Does each eigenvalue in PCA correspond to one particular original variable? I have a matrix of let's say 120 variables and 50 subjects (rows). Before computing correlation between the 120 variables, I want to perform principal copmonent analysis (PCA) on this matrix. I will find 120 eigenvalues. Before sorting them and deciding which ones to keep, I have a problem in interpretation. Do these eigenvalues correspond to the original variables (first eigenvalue -- first variable, etc.)?
So if I reject let's say the 10th eigenvalue, does it mean that the 10th variable (among the 120) must be rejected? 
 A: Your original data lives in $\cal{R}^{120}$ dimensional space. When you do PCA, you essentially do some change of basis.
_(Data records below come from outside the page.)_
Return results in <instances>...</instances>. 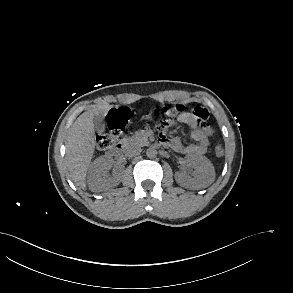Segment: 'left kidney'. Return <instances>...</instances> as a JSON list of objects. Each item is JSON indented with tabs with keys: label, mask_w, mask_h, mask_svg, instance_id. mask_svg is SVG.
Returning a JSON list of instances; mask_svg holds the SVG:
<instances>
[{
	"label": "left kidney",
	"mask_w": 293,
	"mask_h": 293,
	"mask_svg": "<svg viewBox=\"0 0 293 293\" xmlns=\"http://www.w3.org/2000/svg\"><path fill=\"white\" fill-rule=\"evenodd\" d=\"M185 163L188 166L195 168L194 178L188 177L183 172H176L175 179L181 186L193 185L196 189H201L209 186L215 179V170L205 156L193 155L185 158Z\"/></svg>",
	"instance_id": "obj_1"
}]
</instances>
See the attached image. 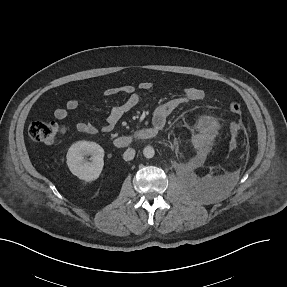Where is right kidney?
I'll list each match as a JSON object with an SVG mask.
<instances>
[{
	"instance_id": "obj_1",
	"label": "right kidney",
	"mask_w": 287,
	"mask_h": 287,
	"mask_svg": "<svg viewBox=\"0 0 287 287\" xmlns=\"http://www.w3.org/2000/svg\"><path fill=\"white\" fill-rule=\"evenodd\" d=\"M91 155V162L84 160V156ZM104 150L95 143L78 141L71 145L66 158L67 165L73 175L86 182L96 180L104 166Z\"/></svg>"
}]
</instances>
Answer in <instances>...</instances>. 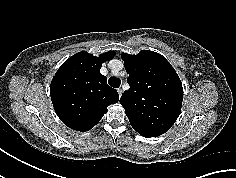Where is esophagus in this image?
Wrapping results in <instances>:
<instances>
[{"label":"esophagus","mask_w":236,"mask_h":178,"mask_svg":"<svg viewBox=\"0 0 236 178\" xmlns=\"http://www.w3.org/2000/svg\"><path fill=\"white\" fill-rule=\"evenodd\" d=\"M117 92H118V94H119V97H121V96H122V92H123L122 89H121V88H118V89H117Z\"/></svg>","instance_id":"34e87169"}]
</instances>
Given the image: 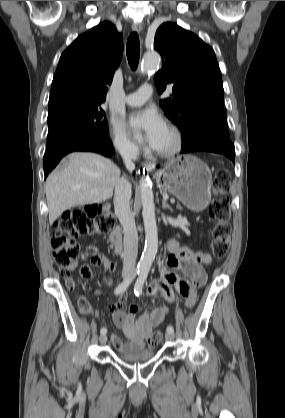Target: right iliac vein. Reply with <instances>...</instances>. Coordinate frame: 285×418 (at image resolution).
I'll list each match as a JSON object with an SVG mask.
<instances>
[{
  "label": "right iliac vein",
  "instance_id": "63e3f726",
  "mask_svg": "<svg viewBox=\"0 0 285 418\" xmlns=\"http://www.w3.org/2000/svg\"><path fill=\"white\" fill-rule=\"evenodd\" d=\"M107 341V335L106 334H101V336L99 337V342L101 344H104Z\"/></svg>",
  "mask_w": 285,
  "mask_h": 418
}]
</instances>
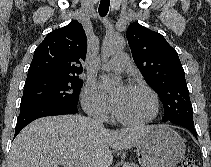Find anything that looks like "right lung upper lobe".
Instances as JSON below:
<instances>
[{"label":"right lung upper lobe","mask_w":211,"mask_h":167,"mask_svg":"<svg viewBox=\"0 0 211 167\" xmlns=\"http://www.w3.org/2000/svg\"><path fill=\"white\" fill-rule=\"evenodd\" d=\"M87 51L86 34L82 25L73 20L65 27L53 30L36 48L28 80L43 77L77 76Z\"/></svg>","instance_id":"right-lung-upper-lobe-1"}]
</instances>
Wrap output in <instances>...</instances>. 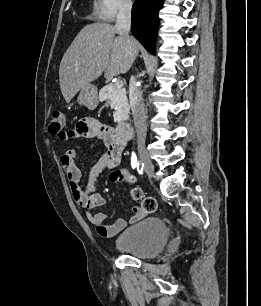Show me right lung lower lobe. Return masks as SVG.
Masks as SVG:
<instances>
[{
    "instance_id": "98d812e1",
    "label": "right lung lower lobe",
    "mask_w": 261,
    "mask_h": 306,
    "mask_svg": "<svg viewBox=\"0 0 261 306\" xmlns=\"http://www.w3.org/2000/svg\"><path fill=\"white\" fill-rule=\"evenodd\" d=\"M162 5L163 0H135L132 7V33L152 54H155L158 12Z\"/></svg>"
}]
</instances>
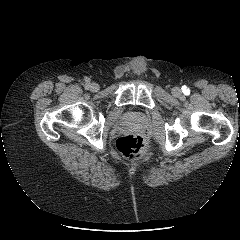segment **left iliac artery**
Returning a JSON list of instances; mask_svg holds the SVG:
<instances>
[{"instance_id": "1", "label": "left iliac artery", "mask_w": 240, "mask_h": 240, "mask_svg": "<svg viewBox=\"0 0 240 240\" xmlns=\"http://www.w3.org/2000/svg\"><path fill=\"white\" fill-rule=\"evenodd\" d=\"M182 90H183V93H185L186 95L189 94V90L186 89V87H183Z\"/></svg>"}]
</instances>
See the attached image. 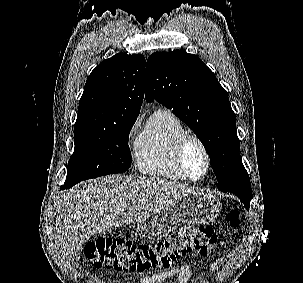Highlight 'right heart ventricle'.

If you discard nothing, this will be a mere rotation. If you discard one basis, you just eliminate one dimension. The basis vectors corresponding to low eigenvalue are typically the dimensions where is no dynamics (according to variance) and are typically removed. To summarize, PCA does the change of basis (maximum variance directions) and removing low eigenvalue dimensions gets rid of non informative/noisy dimensions in the output. This is effectively dimensionality reduction assuming that the variance captures the dynamics. Jon Shlen's tutorial on PCA gives an excellent example with the spring moving in 3D space [link].
Answering to the original question (thanks, amoeba), the answer is "no". Each eigenvector is a new basis vector. It depends on all dimensions from the original input space. The corresponding eigenvalue just tells how much variance that particular basis explains from the total. The probabilistic PCA formulation can shed more light as the latent variables correspond to the hidden factors which explain the data in variance terms...
A: The direct answer is a definite no. 
PCA created 120 entirely new dimensions. And they do not correspond to the original dimensions individually.